Do total de 943 ocorrências classificadas como furto de alimentos, bebidas e itens de higiene, 241 correspondiam a objetos com valor de até R$ 110 (25,6%). Desses, 83,8% dos acusados (202) receberam liberdade provisória, com ou sem fiança, na audiência de custódia ou após a análise do flagrante, durante o período que tais audiências ficaram suspensas. Das 39 pessoas mantidas presas nesse período, oito tiveram a preventiva revista ao longo do processo. Dos 943 registros de furto de artigos de primeira necessidade examinados, 43% (159 casos) tinham preços equivalentes a até 20% do salário mínimo.
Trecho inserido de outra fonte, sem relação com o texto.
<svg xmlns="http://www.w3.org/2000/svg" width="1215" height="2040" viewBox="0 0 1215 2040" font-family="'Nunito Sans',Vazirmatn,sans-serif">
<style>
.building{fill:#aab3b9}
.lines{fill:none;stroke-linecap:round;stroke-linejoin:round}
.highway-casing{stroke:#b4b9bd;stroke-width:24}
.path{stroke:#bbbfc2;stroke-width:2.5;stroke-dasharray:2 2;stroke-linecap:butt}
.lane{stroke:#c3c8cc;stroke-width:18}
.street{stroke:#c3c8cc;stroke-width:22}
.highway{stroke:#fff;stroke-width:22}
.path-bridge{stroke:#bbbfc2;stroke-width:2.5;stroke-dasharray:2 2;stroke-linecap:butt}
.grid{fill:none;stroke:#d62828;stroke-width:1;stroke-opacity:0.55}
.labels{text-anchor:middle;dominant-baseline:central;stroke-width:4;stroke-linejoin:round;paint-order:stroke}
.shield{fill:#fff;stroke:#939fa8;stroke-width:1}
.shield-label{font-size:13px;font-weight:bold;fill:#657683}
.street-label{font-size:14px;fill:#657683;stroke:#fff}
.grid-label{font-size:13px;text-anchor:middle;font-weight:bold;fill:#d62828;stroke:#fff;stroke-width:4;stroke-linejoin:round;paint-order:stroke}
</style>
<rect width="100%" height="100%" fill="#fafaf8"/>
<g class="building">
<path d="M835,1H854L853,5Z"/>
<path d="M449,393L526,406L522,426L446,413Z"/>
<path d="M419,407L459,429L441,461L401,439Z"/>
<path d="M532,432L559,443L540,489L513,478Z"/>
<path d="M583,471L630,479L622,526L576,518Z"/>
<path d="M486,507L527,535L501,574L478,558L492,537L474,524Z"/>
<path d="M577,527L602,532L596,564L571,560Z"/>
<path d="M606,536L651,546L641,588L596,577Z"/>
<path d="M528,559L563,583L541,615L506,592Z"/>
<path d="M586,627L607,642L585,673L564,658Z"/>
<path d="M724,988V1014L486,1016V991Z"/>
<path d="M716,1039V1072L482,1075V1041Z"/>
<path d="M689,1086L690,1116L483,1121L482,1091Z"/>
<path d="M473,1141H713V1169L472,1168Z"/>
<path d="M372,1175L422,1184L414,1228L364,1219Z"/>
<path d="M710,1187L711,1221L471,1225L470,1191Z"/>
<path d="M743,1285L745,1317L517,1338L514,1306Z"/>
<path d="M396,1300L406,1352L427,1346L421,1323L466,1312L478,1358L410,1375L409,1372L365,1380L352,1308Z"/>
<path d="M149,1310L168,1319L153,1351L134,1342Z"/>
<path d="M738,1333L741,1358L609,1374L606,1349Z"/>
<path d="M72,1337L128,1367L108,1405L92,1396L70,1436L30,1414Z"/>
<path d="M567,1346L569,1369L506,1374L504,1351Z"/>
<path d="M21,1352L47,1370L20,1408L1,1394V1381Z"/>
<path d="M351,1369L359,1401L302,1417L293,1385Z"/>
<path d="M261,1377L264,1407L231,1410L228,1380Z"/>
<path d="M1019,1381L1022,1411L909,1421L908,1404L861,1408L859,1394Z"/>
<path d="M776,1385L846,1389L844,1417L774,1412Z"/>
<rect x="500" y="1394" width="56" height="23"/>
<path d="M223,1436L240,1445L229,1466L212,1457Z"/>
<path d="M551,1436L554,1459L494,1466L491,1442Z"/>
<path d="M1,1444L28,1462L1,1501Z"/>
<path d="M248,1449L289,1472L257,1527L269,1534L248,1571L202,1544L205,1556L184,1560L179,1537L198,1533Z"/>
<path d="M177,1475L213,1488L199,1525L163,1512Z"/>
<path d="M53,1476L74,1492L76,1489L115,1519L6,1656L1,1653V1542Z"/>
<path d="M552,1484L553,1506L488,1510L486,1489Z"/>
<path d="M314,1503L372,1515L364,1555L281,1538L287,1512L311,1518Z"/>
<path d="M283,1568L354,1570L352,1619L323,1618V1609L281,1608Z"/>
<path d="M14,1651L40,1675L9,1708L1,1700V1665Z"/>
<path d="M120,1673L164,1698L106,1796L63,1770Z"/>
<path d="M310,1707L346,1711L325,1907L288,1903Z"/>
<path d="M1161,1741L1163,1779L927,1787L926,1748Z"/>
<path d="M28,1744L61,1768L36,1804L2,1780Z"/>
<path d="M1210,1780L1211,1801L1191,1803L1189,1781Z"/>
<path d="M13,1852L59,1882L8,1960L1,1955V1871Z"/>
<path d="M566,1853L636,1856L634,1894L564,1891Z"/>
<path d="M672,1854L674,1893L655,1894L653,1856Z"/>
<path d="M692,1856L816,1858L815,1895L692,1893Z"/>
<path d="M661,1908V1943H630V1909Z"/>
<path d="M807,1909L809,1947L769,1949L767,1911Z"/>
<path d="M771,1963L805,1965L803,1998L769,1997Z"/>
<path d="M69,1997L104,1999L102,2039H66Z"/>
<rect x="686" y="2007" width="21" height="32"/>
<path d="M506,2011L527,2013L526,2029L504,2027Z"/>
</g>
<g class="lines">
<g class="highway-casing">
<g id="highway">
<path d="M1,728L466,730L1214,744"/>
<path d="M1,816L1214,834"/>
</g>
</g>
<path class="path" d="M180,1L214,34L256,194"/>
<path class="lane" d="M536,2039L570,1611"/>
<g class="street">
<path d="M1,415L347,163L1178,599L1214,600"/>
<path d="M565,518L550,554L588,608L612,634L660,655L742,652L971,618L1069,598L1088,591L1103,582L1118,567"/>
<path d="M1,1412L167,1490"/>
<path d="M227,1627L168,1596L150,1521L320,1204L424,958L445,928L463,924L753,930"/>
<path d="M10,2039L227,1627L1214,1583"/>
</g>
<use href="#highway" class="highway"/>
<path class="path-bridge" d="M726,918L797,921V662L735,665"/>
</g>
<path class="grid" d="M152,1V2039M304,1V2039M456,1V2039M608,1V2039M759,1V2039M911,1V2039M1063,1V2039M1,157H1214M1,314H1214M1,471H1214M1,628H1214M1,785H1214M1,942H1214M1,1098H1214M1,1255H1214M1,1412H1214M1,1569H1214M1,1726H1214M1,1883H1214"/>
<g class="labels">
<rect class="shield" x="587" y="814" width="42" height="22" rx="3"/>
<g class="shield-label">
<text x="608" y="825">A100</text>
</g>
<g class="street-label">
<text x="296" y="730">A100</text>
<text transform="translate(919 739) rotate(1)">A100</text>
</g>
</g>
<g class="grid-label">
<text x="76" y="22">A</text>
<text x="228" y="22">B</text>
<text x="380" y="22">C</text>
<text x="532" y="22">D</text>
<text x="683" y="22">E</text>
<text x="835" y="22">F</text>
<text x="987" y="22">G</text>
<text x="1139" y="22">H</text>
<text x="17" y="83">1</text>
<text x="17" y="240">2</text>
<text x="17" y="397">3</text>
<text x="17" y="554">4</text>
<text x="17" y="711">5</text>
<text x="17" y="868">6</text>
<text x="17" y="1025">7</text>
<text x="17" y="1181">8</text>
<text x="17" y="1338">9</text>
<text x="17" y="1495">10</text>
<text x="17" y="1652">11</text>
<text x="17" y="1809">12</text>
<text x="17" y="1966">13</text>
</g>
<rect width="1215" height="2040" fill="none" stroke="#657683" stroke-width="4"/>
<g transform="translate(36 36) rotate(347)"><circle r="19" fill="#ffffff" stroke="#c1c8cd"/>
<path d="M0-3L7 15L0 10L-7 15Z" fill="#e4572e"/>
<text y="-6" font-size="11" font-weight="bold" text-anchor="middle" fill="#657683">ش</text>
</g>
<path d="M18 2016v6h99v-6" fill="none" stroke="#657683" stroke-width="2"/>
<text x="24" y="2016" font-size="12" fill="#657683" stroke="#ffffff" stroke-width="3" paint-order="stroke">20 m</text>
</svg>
Nos casos em que o bem furtado valia entre 10% e 20% do mínimo, houve condenação em 57% dos processos, com penas variando entre quatro meses e seis anos de reclusão.
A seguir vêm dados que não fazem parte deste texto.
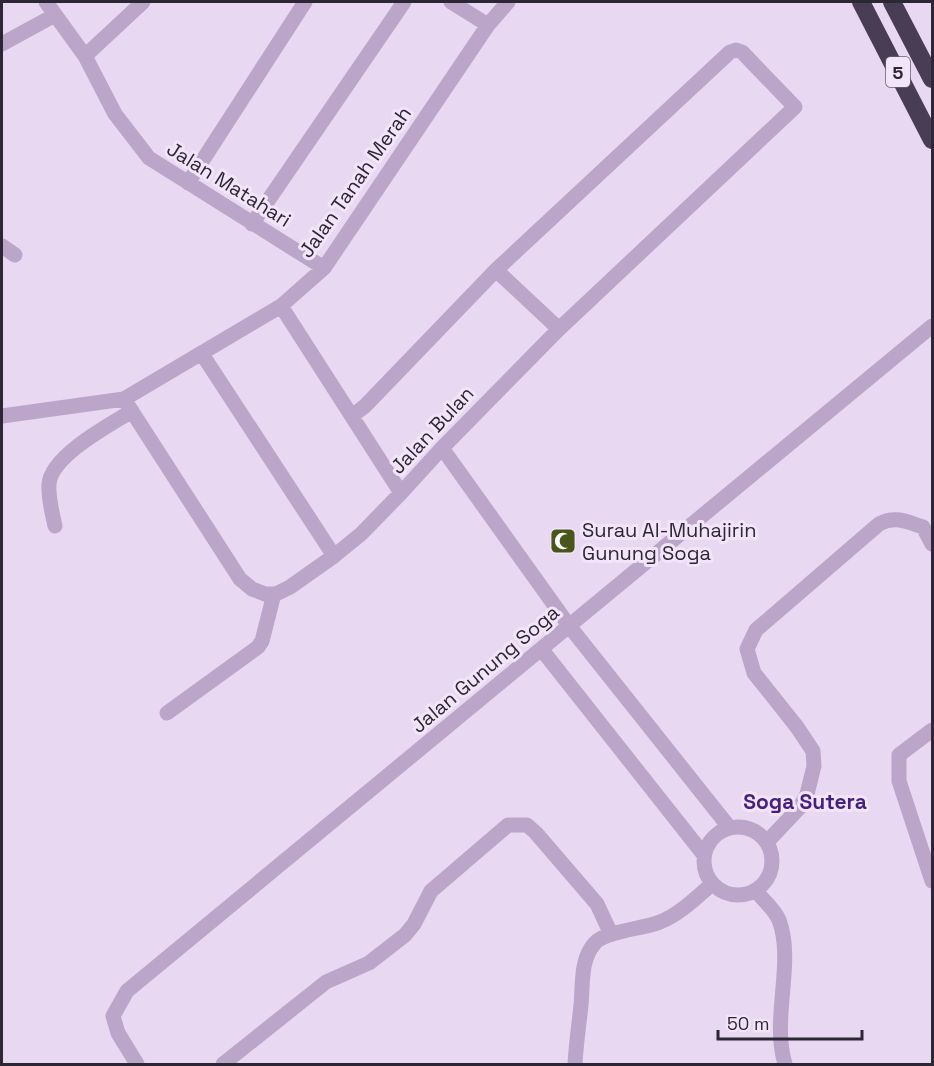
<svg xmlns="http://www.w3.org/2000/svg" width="934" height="1066" font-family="'Space Grotesk',sans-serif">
	<rect width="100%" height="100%" fill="#e9d8f1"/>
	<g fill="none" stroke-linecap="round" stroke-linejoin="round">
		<path stroke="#bba5c9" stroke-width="15" d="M 46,2 L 85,56 L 115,114 L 149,158 L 324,268
			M 451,2 L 488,25
			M 2,44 L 55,15
			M 85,56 L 143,2
			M 188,183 L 305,2
			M 252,224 L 404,2
			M 2,246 L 15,255
			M 496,270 L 559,329
			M 281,306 L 401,493
			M 202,354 L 334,556
			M 124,399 L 240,579 L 252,589 L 265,594 L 276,594 L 290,587 L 334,556 L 361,534 L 401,493 L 442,448 L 559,329 L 795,107 L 742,52 L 736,50 L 730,52 L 496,270 L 365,406 L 352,416
			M 2,416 L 124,399 L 281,306 L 324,268 L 488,25 L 508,2
			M 442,448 L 570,627 L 729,827
			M 55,526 C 52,512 48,498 49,484 C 51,456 109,425 132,411
			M 542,650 L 704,855
			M 167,713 L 258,647 L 262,641 L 274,594
			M 932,730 L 899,755 L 899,781 L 932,881
			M704 861a34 34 0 1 1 68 0a34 34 0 1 1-68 0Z
			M 767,842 L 800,807 L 807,794 L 814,766 L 813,751 L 797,727 L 754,673 L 747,649 L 756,630 L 879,524 C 895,515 907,522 923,527 L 932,544
			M 756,891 C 763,900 775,910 779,920 C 795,962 771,1018 785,1064
			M 137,1064 L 118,1033 L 113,1016 L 127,991 L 932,326
			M 223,1064 L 326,982 L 369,963 L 405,935 L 414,924 L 431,891 L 508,825 L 527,825 L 536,833 L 597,904 L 611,934
			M 575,1064 C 576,1044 579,1025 581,1005 C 583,985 580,959 595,943 C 605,931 643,929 660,922 C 679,915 697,897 712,884"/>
		<path stroke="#493d55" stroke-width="18" d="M 861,2 L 932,140
			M 892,2 L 932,79"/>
	</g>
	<defs>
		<symbol id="mosque-square" viewBox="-11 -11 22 22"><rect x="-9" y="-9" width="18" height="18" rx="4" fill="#48561c" stroke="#f3e5f9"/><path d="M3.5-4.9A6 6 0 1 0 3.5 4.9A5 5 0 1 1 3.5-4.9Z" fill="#fff"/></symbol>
	</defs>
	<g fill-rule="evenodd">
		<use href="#mosque-square" x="548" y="526" width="30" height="30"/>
	</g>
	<g text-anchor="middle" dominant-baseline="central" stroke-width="6" stroke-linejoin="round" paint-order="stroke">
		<rect fill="#f3e5f9" stroke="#685f6f" stroke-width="1.5" x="886" y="57" width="24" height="30" rx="4.5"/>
		<g font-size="18" font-weight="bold" fill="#2d2634">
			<text x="898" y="72">5</text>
		</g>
		<g font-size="20" fill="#2d2634" stroke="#f3e5f9">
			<text transform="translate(355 182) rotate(-55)">Jalan Tanah Merah</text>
			<text transform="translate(229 184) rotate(32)">Jalan Matahari</text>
			<text transform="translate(432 430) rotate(-47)">Jalan Bulan</text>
			<text transform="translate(485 669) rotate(-40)">Jalan Gunung Soga</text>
		</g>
		<g font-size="20" fill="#2d2634" stroke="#f3e5f9" text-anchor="start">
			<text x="582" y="530">Surau Al-Muhajirin<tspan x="582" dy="23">Gunung Soga</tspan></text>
		</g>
		<g font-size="21" font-weight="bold" fill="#481f83" stroke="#f3e5f9">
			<text x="805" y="801">Soga Sutera</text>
		</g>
	</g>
	<rect width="934" height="1066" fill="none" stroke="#2d2634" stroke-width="6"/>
	<path d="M718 1030v9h144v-9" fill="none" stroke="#2d2634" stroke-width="3"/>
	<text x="727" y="1030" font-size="18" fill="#2d2634" stroke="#f3e5f9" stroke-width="4.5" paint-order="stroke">50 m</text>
</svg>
"Os furtos, na maioria das vezes, ficam nessa faixa, com valor baixo, e o que a gente vê é que é de material de subsistência mesmo". Observaram-se também casos de pessoas que furtaram caixas de bombons para revenda, com valor auferido destinado para suprir necessidades básicas." Isabel Schprejer considerou que seria interessante encaminhar o relatório para o Tribunal de Justiça do Rio de Janeiro (TJRJ). "Pode ser interessante enviarmos, sim."
No estudo, a Defensoria Pública analisou os casos até a sentença, ou primeira fase, mas não os recursos impetrados, porque a ideia era ver o comportamento dos juízes de primeiro grau. Isabel admitiu que, em outra etapa, a pesquisa pode vir a abranger o que houve depois com esses casos. A defensora disse acreditar que muitas penas de seis anos tenham sido reformadas. No caso da pena de seis anos, ela destacou que o acusado era reincidente ou tinha antecedentes, e as duas razões parecem ser suficientes, ao olhar dos juízes, para que não se aplique o princípio da insignificância, nem se atribuam penas alternativas, como a prestação de serviços à comunidade.
"Na verdade, não é feita uma análise global do caso da pessoa; ela não é encaminhada para a assistência social, por exemplo. E a pena é aplicada. "Não é vista a situação da pessoa, por que está cometendo vários furtos em supermercados e furtos de pequeno valor? É para alimentar os filhos? Isso não é analisado quando a pessoa responde a um processo penal", destacou a subcoordenadora de Defesa Criminal da DPRJ. A motivação não tem grande ênfase na visão dos julgadores, concluiu.